Aim of the exercise -
Rewrite the rows as a JSON list of strings, one string per line with blank lines left out. Begin at the first line of the rows and stop after the line that contains "70: (1037, 290)".

Data in this exercise -
=== Begin Enclosure ===
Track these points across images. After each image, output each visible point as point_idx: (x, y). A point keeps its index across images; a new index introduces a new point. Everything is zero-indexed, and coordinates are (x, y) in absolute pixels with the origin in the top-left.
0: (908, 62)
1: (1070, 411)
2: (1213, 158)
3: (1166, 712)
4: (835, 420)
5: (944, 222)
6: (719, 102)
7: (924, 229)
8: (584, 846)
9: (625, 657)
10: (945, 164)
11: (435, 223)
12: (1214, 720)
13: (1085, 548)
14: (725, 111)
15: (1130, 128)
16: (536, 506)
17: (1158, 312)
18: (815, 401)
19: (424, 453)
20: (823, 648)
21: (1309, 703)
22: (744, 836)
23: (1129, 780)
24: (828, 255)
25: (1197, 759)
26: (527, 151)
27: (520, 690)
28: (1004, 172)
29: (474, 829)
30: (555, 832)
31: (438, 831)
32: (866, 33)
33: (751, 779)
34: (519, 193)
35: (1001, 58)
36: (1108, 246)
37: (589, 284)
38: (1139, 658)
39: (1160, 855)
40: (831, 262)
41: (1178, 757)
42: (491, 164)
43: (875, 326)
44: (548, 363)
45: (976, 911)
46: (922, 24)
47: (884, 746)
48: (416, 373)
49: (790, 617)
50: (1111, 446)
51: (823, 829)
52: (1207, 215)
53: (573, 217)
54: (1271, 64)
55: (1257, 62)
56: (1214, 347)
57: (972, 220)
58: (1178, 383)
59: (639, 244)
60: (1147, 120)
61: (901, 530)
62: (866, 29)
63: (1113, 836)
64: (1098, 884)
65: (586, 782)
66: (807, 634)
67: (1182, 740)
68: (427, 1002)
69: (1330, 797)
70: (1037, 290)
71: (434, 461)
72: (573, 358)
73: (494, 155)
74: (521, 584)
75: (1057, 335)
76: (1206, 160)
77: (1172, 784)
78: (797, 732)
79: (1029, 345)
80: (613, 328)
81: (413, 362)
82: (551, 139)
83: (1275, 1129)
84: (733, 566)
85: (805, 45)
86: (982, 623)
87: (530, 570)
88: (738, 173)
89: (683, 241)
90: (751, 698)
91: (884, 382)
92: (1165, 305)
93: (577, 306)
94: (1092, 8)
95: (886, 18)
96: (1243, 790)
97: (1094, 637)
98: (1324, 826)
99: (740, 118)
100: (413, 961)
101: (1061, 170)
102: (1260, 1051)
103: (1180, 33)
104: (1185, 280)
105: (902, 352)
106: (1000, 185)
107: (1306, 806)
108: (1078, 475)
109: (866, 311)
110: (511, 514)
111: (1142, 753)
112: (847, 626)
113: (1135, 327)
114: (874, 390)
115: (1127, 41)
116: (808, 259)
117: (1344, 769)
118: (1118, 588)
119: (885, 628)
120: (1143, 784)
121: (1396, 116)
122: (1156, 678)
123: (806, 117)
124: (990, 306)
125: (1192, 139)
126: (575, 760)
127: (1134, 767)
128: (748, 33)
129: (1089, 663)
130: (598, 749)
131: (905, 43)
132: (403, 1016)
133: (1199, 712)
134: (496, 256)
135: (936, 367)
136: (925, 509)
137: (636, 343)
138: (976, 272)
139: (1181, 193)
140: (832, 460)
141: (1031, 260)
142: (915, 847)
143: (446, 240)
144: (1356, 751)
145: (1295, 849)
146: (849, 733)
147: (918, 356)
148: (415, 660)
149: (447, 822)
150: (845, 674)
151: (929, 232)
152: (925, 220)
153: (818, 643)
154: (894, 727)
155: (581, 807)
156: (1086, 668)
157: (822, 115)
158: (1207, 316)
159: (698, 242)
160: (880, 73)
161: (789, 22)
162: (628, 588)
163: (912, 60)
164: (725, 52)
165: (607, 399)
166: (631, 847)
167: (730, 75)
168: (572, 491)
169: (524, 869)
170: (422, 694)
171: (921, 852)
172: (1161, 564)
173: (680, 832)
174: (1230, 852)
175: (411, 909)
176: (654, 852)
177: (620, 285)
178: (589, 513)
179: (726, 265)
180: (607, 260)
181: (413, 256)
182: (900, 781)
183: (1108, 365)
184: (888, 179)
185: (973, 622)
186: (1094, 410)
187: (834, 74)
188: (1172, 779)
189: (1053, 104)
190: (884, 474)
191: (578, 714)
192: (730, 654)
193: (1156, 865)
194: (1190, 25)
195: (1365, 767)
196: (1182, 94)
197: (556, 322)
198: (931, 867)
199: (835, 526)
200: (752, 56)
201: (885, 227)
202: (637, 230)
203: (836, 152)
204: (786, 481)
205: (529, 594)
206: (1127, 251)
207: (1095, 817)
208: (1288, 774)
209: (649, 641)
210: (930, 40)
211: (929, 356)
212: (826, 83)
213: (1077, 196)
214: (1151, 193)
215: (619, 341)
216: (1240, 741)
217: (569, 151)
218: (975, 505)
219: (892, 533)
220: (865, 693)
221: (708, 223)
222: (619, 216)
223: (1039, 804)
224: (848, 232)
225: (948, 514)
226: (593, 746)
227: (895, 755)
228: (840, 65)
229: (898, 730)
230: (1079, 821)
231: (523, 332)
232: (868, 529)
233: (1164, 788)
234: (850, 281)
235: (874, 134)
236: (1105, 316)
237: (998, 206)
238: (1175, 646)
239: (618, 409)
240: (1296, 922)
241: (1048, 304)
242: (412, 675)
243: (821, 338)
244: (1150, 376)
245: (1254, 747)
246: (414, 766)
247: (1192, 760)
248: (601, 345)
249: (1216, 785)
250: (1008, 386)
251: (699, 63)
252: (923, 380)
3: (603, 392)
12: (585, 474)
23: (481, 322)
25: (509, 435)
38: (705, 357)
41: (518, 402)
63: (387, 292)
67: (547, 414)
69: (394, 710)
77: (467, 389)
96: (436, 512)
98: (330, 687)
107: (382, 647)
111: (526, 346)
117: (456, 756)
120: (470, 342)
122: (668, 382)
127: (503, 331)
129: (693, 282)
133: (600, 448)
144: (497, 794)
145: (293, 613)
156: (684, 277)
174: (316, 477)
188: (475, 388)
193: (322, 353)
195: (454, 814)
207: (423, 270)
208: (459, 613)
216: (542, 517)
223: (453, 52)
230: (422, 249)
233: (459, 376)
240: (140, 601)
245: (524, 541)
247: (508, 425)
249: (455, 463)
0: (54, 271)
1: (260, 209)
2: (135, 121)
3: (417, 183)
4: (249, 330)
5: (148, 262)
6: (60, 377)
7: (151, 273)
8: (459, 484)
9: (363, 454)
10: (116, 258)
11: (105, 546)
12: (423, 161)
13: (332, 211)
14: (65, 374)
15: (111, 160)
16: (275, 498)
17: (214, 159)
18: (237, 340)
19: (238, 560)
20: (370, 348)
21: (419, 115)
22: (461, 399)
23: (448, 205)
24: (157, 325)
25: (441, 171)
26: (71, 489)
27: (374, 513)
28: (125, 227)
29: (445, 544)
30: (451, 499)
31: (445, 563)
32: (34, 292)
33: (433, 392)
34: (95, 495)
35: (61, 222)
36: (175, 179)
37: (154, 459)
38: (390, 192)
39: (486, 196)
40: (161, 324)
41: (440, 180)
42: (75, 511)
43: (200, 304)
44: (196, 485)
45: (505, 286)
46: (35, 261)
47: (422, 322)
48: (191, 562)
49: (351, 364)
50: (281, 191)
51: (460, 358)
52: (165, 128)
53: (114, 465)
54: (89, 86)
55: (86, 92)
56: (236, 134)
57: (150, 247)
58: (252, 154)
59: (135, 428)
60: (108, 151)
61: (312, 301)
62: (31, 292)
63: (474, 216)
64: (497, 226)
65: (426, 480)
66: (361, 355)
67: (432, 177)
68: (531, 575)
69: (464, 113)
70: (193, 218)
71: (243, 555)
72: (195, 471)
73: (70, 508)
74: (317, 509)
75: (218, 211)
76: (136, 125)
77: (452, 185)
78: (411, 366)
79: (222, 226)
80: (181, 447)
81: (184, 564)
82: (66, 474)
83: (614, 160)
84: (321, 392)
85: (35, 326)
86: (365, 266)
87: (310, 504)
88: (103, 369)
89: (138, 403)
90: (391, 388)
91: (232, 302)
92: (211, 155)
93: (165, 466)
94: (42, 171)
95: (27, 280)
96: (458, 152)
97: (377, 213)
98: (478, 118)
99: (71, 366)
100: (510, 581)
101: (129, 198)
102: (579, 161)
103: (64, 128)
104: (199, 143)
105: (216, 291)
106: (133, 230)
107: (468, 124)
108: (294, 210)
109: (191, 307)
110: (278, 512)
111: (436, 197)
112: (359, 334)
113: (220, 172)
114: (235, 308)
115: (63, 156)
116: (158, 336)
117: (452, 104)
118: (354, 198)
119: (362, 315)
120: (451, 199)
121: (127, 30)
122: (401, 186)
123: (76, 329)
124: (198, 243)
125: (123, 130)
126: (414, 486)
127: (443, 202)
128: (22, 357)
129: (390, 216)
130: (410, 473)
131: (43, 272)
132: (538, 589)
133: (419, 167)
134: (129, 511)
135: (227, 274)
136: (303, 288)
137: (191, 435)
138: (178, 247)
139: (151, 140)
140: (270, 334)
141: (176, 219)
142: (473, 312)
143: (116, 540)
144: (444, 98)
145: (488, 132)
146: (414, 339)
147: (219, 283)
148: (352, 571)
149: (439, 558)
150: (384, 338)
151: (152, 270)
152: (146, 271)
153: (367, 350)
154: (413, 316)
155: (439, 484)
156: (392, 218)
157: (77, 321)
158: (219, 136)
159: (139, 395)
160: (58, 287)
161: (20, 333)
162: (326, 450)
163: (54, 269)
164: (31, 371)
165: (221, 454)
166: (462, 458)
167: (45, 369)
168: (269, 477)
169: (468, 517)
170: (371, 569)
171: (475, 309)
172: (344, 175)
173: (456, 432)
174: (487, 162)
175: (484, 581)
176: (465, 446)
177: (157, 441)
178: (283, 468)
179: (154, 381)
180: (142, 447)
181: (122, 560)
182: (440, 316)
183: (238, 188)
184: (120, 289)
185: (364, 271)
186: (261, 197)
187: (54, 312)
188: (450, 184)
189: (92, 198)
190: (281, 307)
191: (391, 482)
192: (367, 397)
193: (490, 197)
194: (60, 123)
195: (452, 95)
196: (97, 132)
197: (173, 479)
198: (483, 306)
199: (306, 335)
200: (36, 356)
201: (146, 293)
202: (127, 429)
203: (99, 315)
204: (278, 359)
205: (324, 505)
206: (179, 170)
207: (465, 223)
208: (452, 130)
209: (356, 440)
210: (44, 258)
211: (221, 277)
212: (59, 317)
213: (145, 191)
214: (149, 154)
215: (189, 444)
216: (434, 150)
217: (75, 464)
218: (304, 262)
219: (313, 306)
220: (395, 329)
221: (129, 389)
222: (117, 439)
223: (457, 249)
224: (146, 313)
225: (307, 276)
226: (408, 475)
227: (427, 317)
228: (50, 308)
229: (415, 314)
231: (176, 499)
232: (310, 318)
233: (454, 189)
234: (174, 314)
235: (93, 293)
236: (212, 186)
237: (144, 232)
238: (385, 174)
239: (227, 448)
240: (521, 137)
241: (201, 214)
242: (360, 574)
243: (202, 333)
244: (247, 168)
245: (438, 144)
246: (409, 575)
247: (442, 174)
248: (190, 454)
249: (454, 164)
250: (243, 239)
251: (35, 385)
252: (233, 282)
=== End Enclosure ===
Result of this task -
[
  "Track these points across images. After each image, output each visible point as point_idx: (x, y). A point keeps its index across images; a new index introduces a new point. Everything is zero-indexed, and coordinates are (x, y) in absolute pixels with the origin in the top-left.",
  "0: (908, 62)",
  "1: (1070, 411)",
  "2: (1213, 158)",
  "3: (1166, 712)",
  "4: (835, 420)",
  "5: (944, 222)",
  "6: (719, 102)",
  "7: (924, 229)",
  "8: (584, 846)",
  "9: (625, 657)",
  "10: (945, 164)",
  "11: (435, 223)",
  "12: (1214, 720)",
  "13: (1085, 548)",
  "14: (725, 111)",
  "15: (1130, 128)",
  "16: (536, 506)",
  "17: (1158, 312)",
  "18: (815, 401)",
  "19: (424, 453)",
  "20: (823, 648)",
  "21: (1309, 703)",
  "22: (744, 836)",
  "23: (1129, 780)",
  "24: (828, 255)",
  "25: (1197, 759)",
  "26: (527, 151)",
  "27: (520, 690)",
  "28: (1004, 172)",
  "29: (474, 829)",
  "30: (555, 832)",
  "31: (438, 831)",
  "32: (866, 33)",
  "33: (751, 779)",
  "34: (519, 193)",
  "35: (1001, 58)",
  "36: (1108, 246)",
  "37: (589, 284)",
  "38: (1139, 658)",
  "39: (1160, 855)",
  "40: (831, 262)",
  "41: (1178, 757)",
  "42: (491, 164)",
  "43: (875, 326)",
  "44: (548, 363)",
  "45: (976, 911)",
  "46: (922, 24)",
  "47: (884, 746)",
  "48: (416, 373)",
  "49: (790, 617)",
  "50: (1111, 446)",
  "51: (823, 829)",
  "52: (1207, 215)",
  "53: (573, 217)",
  "54: (1271, 64)",
  "55: (1257, 62)",
  "56: (1214, 347)",
  "57: (972, 220)",
  "58: (1178, 383)",
  "59: (639, 244)",
  "60: (1147, 120)",
  "61: (901, 530)",
  "62: (866, 29)",
  "63: (1113, 836)",
  "64: (1098, 884)",
  "65: (586, 782)",
  "66: (807, 634)",
  "67: (1182, 740)",
  "68: (427, 1002)",
  "69: (1330, 797)",
  "70: (1037, 290)"
]